• **Extrait à lire**:

────────────────────

Il conteste toute violation contractuelle et relève que Mme [Y] a abandonné la formation si bien qu'elle lui est redevable de certaines sommes, conformément au contrat conclu.

Il déclare que le contrat n'indiquait pas que le lieu de formation était fixe et immuable. Il précise que les changements de lieux étaient consécutifs à des causes qui lui étaient étrangères. Il ajoute qu'il n'avait aucune obligation de faire les formations en personne et qu'il pouvait les déléguer à toute autre personne en capacité de faire, alors même qu'il a dû subir une opération chirurgicale. Il affirme qu'il n'était pas précisé que le contrat était intitu personae.

Il demande des dommages et intérêts au motif de la résistance abusive de Mme [Y] au règlement des sommes dues.

Par dernières conclusions notifiées par RPVA (sous le numéro RG 19.12981) le 27 janvier 2020 auxquelles il convient de se reporter, Mme [Y] demande à la cour  :

- de confirmer le jugement déféré,

- de débouter M. [U] de l'ensemble de ses demandes,

- de condamner M. [U] au paiement de la somme de 2000 euros au titre de l'article 700 du Code de procédure civile,

- de condamner M. [U] aux entiers dépens.

────────────────────

• **Tâches à réaliser**:
1 - Comment traduit-on en anglais cette phrase de l'extrait : « Il précise que les changements de lieux étaient consécutifs à des causes qui lui étaient étrangères. » ?
2 - D'après l'extrait, pour quel motif des dommages et intérêts sont-ils demandés au sujet de Mme [Y] ? Répondez en une à trois phrases.
3 - Recopiez fidèlement le passage de l'extrait allant de « - de condamner M. [U] au paiement » jusqu'à « aux entiers dépens. » inclus.

• **Données fournies**:
────────────────────

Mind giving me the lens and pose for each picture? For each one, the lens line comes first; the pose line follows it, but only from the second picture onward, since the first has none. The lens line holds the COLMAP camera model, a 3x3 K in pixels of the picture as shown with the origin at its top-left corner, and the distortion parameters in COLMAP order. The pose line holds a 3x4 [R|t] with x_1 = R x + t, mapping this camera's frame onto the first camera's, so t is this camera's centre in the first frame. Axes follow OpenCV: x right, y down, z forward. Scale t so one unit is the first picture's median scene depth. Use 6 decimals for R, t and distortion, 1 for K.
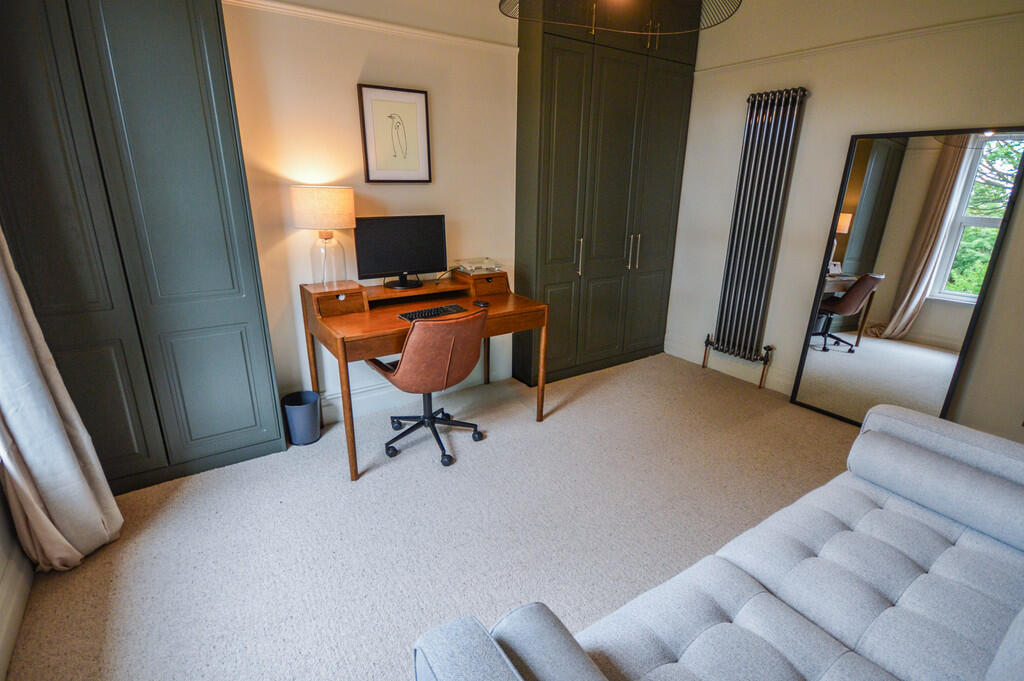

────────────────────

• **Réponses attendues**:
1 - He specifies that the changes of location resulted from causes that were beyond his control.

2 - Les dommages et intérêts sont demandés en raison de la résistance abusive de Mme [Y] au règlement des sommes dues.

3 -
- de condamner M. [U] au paiement de la somme de 2000 euros au titre de l'article 700 du Code de procédure civile,

- de condamner M. [U] aux entiers dépens.